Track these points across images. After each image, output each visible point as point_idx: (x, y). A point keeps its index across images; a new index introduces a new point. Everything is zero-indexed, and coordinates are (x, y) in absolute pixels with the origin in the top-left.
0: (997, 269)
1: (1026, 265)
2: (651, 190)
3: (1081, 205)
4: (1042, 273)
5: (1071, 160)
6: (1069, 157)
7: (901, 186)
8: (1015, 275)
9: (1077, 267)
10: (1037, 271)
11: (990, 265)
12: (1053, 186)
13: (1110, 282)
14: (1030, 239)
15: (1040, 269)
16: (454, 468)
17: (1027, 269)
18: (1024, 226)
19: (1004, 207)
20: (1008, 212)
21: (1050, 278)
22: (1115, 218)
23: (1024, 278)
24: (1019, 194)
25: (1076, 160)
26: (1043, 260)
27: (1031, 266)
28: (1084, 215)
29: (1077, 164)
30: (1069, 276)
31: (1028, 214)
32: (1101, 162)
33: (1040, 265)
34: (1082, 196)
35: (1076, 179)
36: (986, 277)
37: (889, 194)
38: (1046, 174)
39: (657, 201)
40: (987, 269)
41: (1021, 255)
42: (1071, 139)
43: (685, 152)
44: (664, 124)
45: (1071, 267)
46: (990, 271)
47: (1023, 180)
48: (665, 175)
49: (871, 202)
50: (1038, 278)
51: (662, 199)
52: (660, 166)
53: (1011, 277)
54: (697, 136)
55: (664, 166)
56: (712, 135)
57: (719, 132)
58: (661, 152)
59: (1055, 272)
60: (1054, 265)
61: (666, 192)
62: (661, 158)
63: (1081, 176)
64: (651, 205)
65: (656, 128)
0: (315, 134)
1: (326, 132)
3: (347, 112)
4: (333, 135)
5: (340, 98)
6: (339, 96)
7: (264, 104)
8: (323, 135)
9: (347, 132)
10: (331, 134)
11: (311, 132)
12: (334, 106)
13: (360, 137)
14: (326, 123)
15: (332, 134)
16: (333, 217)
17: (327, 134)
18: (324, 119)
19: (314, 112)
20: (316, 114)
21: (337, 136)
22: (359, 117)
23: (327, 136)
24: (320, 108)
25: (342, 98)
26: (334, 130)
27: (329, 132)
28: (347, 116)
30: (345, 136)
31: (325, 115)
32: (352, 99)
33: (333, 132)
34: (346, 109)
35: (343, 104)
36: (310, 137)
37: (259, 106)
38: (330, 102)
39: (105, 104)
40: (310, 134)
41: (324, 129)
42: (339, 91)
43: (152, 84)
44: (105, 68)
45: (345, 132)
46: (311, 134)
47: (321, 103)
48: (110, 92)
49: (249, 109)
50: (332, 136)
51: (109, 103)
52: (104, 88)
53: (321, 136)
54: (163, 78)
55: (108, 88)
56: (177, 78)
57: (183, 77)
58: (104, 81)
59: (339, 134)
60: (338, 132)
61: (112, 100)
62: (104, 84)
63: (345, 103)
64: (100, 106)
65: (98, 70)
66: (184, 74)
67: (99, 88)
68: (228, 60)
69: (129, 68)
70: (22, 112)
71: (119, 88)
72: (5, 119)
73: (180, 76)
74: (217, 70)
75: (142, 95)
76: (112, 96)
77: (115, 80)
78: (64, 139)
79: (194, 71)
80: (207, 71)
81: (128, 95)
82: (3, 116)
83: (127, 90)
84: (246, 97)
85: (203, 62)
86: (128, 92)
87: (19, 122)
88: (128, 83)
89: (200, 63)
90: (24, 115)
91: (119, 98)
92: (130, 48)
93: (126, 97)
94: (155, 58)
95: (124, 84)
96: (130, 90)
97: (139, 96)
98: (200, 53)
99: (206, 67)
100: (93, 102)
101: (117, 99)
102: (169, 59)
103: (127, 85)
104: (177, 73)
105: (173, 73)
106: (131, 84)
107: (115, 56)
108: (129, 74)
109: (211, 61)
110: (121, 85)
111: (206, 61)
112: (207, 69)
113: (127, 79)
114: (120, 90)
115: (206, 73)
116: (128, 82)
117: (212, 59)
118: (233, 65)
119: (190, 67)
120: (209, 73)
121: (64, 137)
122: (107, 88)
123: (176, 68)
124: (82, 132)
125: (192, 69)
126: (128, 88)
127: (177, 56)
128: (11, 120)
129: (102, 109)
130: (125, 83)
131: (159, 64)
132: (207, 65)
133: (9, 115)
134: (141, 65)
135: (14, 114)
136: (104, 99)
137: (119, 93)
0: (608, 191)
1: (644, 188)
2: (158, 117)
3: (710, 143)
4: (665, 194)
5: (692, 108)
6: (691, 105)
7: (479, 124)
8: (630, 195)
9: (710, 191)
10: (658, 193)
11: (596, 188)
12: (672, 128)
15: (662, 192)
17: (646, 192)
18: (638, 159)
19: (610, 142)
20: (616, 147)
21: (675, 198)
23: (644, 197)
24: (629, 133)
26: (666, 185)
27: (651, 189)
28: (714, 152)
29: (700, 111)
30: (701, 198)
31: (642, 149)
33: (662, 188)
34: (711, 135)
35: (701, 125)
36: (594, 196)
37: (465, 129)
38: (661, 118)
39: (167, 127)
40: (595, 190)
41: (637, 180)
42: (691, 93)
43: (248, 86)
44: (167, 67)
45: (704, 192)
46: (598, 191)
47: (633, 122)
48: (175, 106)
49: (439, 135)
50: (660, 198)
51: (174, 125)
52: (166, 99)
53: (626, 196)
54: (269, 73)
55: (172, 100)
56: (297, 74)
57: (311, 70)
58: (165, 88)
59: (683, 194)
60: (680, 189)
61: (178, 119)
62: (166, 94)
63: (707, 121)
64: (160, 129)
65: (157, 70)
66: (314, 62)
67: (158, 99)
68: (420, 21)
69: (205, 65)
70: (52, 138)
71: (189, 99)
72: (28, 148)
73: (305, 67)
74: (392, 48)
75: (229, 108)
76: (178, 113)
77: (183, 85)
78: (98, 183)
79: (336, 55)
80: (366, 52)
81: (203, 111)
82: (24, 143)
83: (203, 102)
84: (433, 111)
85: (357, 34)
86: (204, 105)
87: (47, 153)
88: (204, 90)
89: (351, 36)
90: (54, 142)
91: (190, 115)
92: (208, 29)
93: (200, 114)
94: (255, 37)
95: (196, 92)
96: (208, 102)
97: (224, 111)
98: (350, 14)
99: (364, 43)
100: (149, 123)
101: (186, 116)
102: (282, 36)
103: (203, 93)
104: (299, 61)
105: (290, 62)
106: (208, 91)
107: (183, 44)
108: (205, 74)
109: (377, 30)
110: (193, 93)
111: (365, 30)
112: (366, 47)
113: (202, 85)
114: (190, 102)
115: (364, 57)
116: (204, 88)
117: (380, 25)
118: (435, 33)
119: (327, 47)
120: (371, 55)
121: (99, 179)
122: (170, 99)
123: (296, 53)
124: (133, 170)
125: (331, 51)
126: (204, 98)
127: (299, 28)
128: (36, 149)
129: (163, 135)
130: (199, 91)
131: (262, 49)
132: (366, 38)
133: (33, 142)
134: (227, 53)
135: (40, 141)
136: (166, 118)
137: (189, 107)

==============================

▸ Work task: Taking no liberties, give the material above again in full.

▸ Answer to the exercise:
Track these points across images. After each image, output each visible point as point_idx: (x, y). A point keeps its index across images; a new index introduces a new point. Everything is zero-indexed, and coordinates are (x, y) in absolute pixels with the origin in the top-left.
0: (997, 269)
1: (1026, 265)
2: (651, 190)
3: (1081, 205)
4: (1042, 273)
5: (1071, 160)
6: (1069, 157)
7: (901, 186)
8: (1015, 275)
9: (1077, 267)
10: (1037, 271)
11: (990, 265)
12: (1053, 186)
13: (1110, 282)
14: (1030, 239)
15: (1040, 269)
16: (454, 468)
17: (1027, 269)
18: (1024, 226)
19: (1004, 207)
20: (1008, 212)
21: (1050, 278)
22: (1115, 218)
23: (1024, 278)
24: (1019, 194)
25: (1076, 160)
26: (1043, 260)
27: (1031, 266)
28: (1084, 215)
29: (1077, 164)
30: (1069, 276)
31: (1028, 214)
32: (1101, 162)
33: (1040, 265)
34: (1082, 196)
35: (1076, 179)
36: (986, 277)
37: (889, 194)
38: (1046, 174)
39: (657, 201)
40: (987, 269)
41: (1021, 255)
42: (1071, 139)
43: (685, 152)
44: (664, 124)
45: (1071, 267)
46: (990, 271)
47: (1023, 180)
48: (665, 175)
49: (871, 202)
50: (1038, 278)
51: (662, 199)
52: (660, 166)
53: (1011, 277)
54: (697, 136)
55: (664, 166)
56: (712, 135)
57: (719, 132)
58: (661, 152)
59: (1055, 272)
60: (1054, 265)
61: (666, 192)
62: (661, 158)
63: (1081, 176)
64: (651, 205)
65: (656, 128)
0: (315, 134)
1: (326, 132)
3: (347, 112)
4: (333, 135)
5: (340, 98)
6: (339, 96)
7: (264, 104)
8: (323, 135)
9: (347, 132)
10: (331, 134)
11: (311, 132)
12: (334, 106)
13: (360, 137)
14: (326, 123)
15: (332, 134)
16: (333, 217)
17: (327, 134)
18: (324, 119)
19: (314, 112)
20: (316, 114)
21: (337, 136)
22: (359, 117)
23: (327, 136)
24: (320, 108)
25: (342, 98)
26: (334, 130)
27: (329, 132)
28: (347, 116)
30: (345, 136)
31: (325, 115)
32: (352, 99)
33: (333, 132)
34: (346, 109)
35: (343, 104)
36: (310, 137)
37: (259, 106)
38: (330, 102)
39: (105, 104)
40: (310, 134)
41: (324, 129)
42: (339, 91)
43: (152, 84)
44: (105, 68)
45: (345, 132)
46: (311, 134)
47: (321, 103)
48: (110, 92)
49: (249, 109)
50: (332, 136)
51: (109, 103)
52: (104, 88)
53: (321, 136)
54: (163, 78)
55: (108, 88)
56: (177, 78)
57: (183, 77)
58: (104, 81)
59: (339, 134)
60: (338, 132)
61: (112, 100)
62: (104, 84)
63: (345, 103)
64: (100, 106)
65: (98, 70)
66: (184, 74)
67: (99, 88)
68: (228, 60)
69: (129, 68)
70: (22, 112)
71: (119, 88)
72: (5, 119)
73: (180, 76)
74: (217, 70)
75: (142, 95)
76: (112, 96)
77: (115, 80)
78: (64, 139)
79: (194, 71)
80: (207, 71)
81: (128, 95)
82: (3, 116)
83: (127, 90)
84: (246, 97)
85: (203, 62)
86: (128, 92)
87: (19, 122)
88: (128, 83)
89: (200, 63)
90: (24, 115)
91: (119, 98)
92: (130, 48)
93: (126, 97)
94: (155, 58)
95: (124, 84)
96: (130, 90)
97: (139, 96)
98: (200, 53)
99: (206, 67)
100: (93, 102)
101: (117, 99)
102: (169, 59)
103: (127, 85)
104: (177, 73)
105: (173, 73)
106: (131, 84)
107: (115, 56)
108: (129, 74)
109: (211, 61)
110: (121, 85)
111: (206, 61)
112: (207, 69)
113: (127, 79)
114: (120, 90)
115: (206, 73)
116: (128, 82)
117: (212, 59)
118: (233, 65)
119: (190, 67)
120: (209, 73)
121: (64, 137)
122: (107, 88)
123: (176, 68)
124: (82, 132)
125: (192, 69)
126: (128, 88)
127: (177, 56)
128: (11, 120)
129: (102, 109)
130: (125, 83)
131: (159, 64)
132: (207, 65)
133: (9, 115)
134: (141, 65)
135: (14, 114)
136: (104, 99)
137: (119, 93)
0: (608, 191)
1: (644, 188)
2: (158, 117)
3: (710, 143)
4: (665, 194)
5: (692, 108)
6: (691, 105)
7: (479, 124)
8: (630, 195)
9: (710, 191)
10: (658, 193)
11: (596, 188)
12: (672, 128)
15: (662, 192)
17: (646, 192)
18: (638, 159)
19: (610, 142)
20: (616, 147)
21: (675, 198)
23: (644, 197)
24: (629, 133)
26: (666, 185)
27: (651, 189)
28: (714, 152)
29: (700, 111)
30: (701, 198)
31: (642, 149)
33: (662, 188)
34: (711, 135)
35: (701, 125)
36: (594, 196)
37: (465, 129)
38: (661, 118)
39: (167, 127)
40: (595, 190)
41: (637, 180)
42: (691, 93)
43: (248, 86)
44: (167, 67)
45: (704, 192)
46: (598, 191)
47: (633, 122)
48: (175, 106)
49: (439, 135)
50: (660, 198)
51: (174, 125)
52: (166, 99)
53: (626, 196)
54: (269, 73)
55: (172, 100)
56: (297, 74)
57: (311, 70)
58: (165, 88)
59: (683, 194)
60: (680, 189)
61: (178, 119)
62: (166, 94)
63: (707, 121)
64: (160, 129)
65: (157, 70)
66: (314, 62)
67: (158, 99)
68: (420, 21)
69: (205, 65)
70: (52, 138)
71: (189, 99)
72: (28, 148)
73: (305, 67)
74: (392, 48)
75: (229, 108)
76: (178, 113)
77: (183, 85)
78: (98, 183)
79: (336, 55)
80: (366, 52)
81: (203, 111)
82: (24, 143)
83: (203, 102)
84: (433, 111)
85: (357, 34)
86: (204, 105)
87: (47, 153)
88: (204, 90)
89: (351, 36)
90: (54, 142)
91: (190, 115)
92: (208, 29)
93: (200, 114)
94: (255, 37)
95: (196, 92)
96: (208, 102)
97: (224, 111)
98: (350, 14)
99: (364, 43)
100: (149, 123)
101: (186, 116)
102: (282, 36)
103: (203, 93)
104: (299, 61)
105: (290, 62)
106: (208, 91)
107: (183, 44)
108: (205, 74)
109: (377, 30)
110: (193, 93)
111: (365, 30)
112: (366, 47)
113: (202, 85)
114: (190, 102)
115: (364, 57)
116: (204, 88)
117: (380, 25)
118: (435, 33)
119: (327, 47)
120: (371, 55)
121: (99, 179)
122: (170, 99)
123: (296, 53)
124: (133, 170)
125: (331, 51)
126: (204, 98)
127: (299, 28)
128: (36, 149)
129: (163, 135)
130: (199, 91)
131: (262, 49)
132: (366, 38)
133: (33, 142)
134: (227, 53)
135: (40, 141)
136: (166, 118)
137: (189, 107)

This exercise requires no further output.